One of the latest methods for surveying pipelines is to install CP test stations at a regular, calculated interval, similar to those for onshore buried pipelines. This enables a more rapid and accurate pipeline survey using minimal survey equipment aboard a survey vessel. An ROV or diver is required to make contact readings at these test stations using a special probe.  This method allows the survey vessel to plan stops along the pipeline corridor and drop a diver or ROV into the water only at those locations. The diver or ROV ‘stabs’ the test station and this is correlated with the readings from an EFG probe to determine the integrity of the CP system at that point. Next, a nearby anode can be located and stabbed. During both contact measurements the voltage gradient is recorded.
From these readings, the survey crew can use onboard pipeline CP attenuation modelling to determine the next appropriate survey site and report on what actions may need to be taken immediately or planned to maintain optimal operations.
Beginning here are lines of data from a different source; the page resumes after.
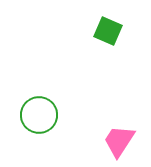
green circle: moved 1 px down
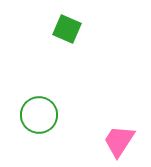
green square: moved 41 px left, 2 px up
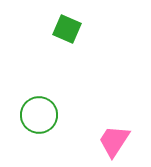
pink trapezoid: moved 5 px left
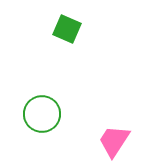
green circle: moved 3 px right, 1 px up
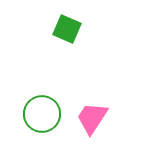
pink trapezoid: moved 22 px left, 23 px up
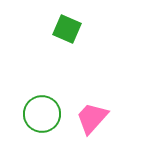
pink trapezoid: rotated 9 degrees clockwise
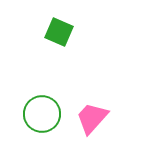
green square: moved 8 px left, 3 px down
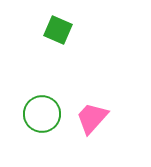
green square: moved 1 px left, 2 px up
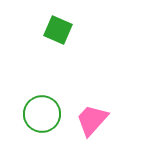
pink trapezoid: moved 2 px down
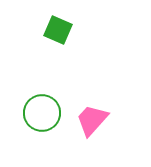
green circle: moved 1 px up
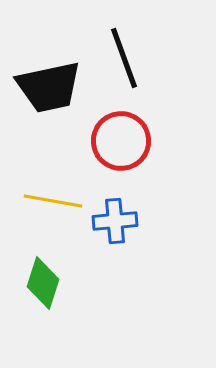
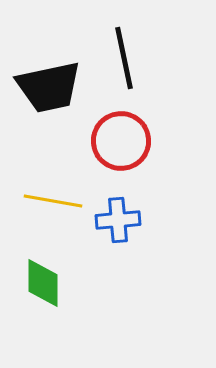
black line: rotated 8 degrees clockwise
blue cross: moved 3 px right, 1 px up
green diamond: rotated 18 degrees counterclockwise
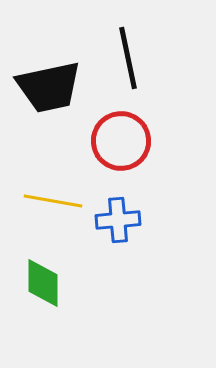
black line: moved 4 px right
DWA has a range of corrosion control and monitoring equipment that can be quickly deployed to site and easily added to a pipeline to enhance the effectiveness of the monitoring program.

Several deepwater pipeline coatings are premium-grade, tough, resilient glass syntactic polyurethane elastomers that provide the required thermal insulation properties and are 100 per cent solids ‘cast in place’ material. “The term ‘100 per cent Solids’ implies a coating in solid form, but this is misleading,” said Altex Coatings’ Collins. “The term actually means that the coating contains no solvents or VOCs.” Zero Volatile Organic Component (VOC) coatings pose no fire hazard and only low health risk while the coating is being applied. They are also very environment friendly as hazardous organic solvent vapour is not generated and released into the air.)

“Syntactic foams” contain the right combination of resins, pigments and glass-spheres to provides the necessary properties to handle the environment and application parameters. Standard lightweight insulation is not suitable for the deepwater environment. They cannot endure long term water exposure and low temperature, More importantly due, under the extreme pressures (3000-6000 psi) at these water depths, most insulation materials will simply collapse and not survive the 25-year life expectancy of the equipment.

Collins added “A product like Carboline’s Carbotherm® 735 will handle all these conditions and yet is flexible enough to tolerate movement, bending and vibration during shipment, installation and operation.”

Working on the structural cross members of an offshore platform requires a unique combination of skills, but also additional safety precautions. IMS staff need to be good corrosion prevention technicians as well as proficient abseilers.

“Both of the skills are very important in our job and we emphasise that safety is observed in all aspects of our work,” Sikora said. “When we find the right person with the appropriate corrosion qualifications, we train them in rope access. To ensure the safety of our workers is not compromised, we also hire experienced Level 3 abseilers and then train them in corrosion prevention techniques.”

Comprehensive planning is the priority when dealing with the constraints and challenges of offshore corrosion control. “Once we get to an offshore site, if we forget something it is hard to arrange delivery of more materials or tools,” Sikora added. “You can’t just jump in your van and drive to the local hardware store.”

The weather and access can also impact on work at an offshore site. There is often limited space for the workers and all their equipment on an offshore platform and sometimes the workers must travel on and off the platform every day, which restricts the actual working hours available.

Fortunately, the latest polyurea and polyurethane coatings and primers have been developed to have rapid cure times so that structures can be covered quickly“. With an effective protection system and regular maintenance, an offshore field should have an operational life of up to 40 years,” Flanery added.